• _Task item_
Below are the records. Retype exactly the lines between the lines holding "middle mcp: (228, 215)" and "pinky dip: (285, 286)", inclusive.

◇ ◇ ◇ ◇ ◇ ◇ ◇

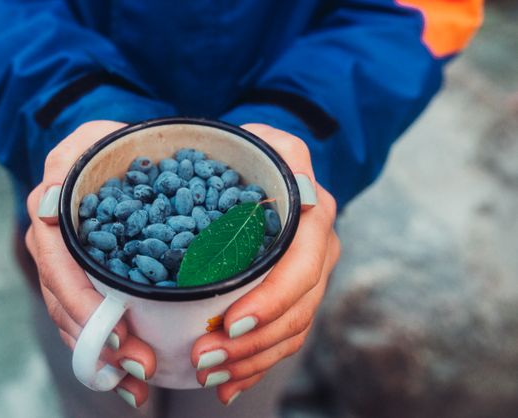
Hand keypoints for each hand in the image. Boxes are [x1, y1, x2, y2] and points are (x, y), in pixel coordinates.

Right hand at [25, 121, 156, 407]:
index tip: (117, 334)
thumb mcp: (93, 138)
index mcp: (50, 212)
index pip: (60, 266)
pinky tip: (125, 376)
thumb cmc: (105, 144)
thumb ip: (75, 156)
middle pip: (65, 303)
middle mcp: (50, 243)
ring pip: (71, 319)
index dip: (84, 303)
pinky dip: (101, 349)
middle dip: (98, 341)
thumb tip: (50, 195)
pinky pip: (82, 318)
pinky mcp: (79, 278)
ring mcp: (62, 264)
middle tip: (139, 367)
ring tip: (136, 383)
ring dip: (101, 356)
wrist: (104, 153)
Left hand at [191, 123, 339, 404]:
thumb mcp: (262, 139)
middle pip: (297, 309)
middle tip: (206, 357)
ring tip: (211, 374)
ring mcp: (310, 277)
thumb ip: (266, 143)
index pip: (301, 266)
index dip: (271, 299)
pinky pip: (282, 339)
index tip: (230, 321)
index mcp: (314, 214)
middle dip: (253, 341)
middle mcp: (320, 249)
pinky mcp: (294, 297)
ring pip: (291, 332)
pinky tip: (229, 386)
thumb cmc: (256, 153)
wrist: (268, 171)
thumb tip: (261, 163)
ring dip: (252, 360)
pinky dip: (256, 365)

◇ ◇ ◇ ◇ ◇ ◇ ◇

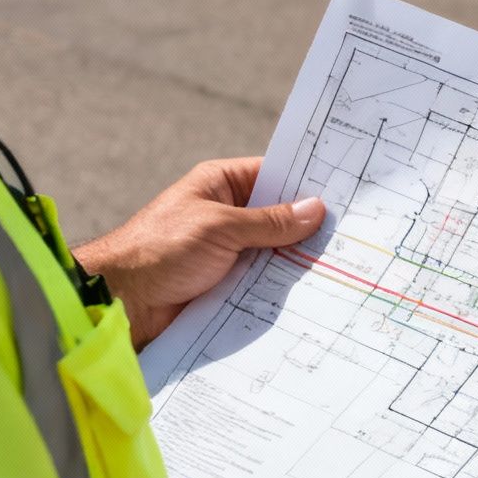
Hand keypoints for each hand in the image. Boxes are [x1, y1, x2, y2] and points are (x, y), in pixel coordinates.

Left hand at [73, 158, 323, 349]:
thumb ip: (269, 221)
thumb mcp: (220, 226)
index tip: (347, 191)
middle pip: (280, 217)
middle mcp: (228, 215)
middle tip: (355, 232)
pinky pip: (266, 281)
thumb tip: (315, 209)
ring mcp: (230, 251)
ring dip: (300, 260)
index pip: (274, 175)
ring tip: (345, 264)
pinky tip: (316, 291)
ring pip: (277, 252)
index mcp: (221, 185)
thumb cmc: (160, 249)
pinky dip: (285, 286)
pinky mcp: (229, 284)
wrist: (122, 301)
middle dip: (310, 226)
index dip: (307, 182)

◇ ◇ ◇ ◇ ◇ ◇ ◇

• _Task answer_
middle mcp: (228, 215)
middle tip: (355, 232)
pinky pip: (266, 281)
thumb tip: (315, 209)
ring mcp: (230, 251)
ring dip: (300, 260)
index pip: (274, 175)
ring tip: (345, 264)
pinky tip: (316, 291)
ring pip: (277, 252)
index mcp: (221, 185)
thumb cmc: (160, 249)
pinky dip: (285, 286)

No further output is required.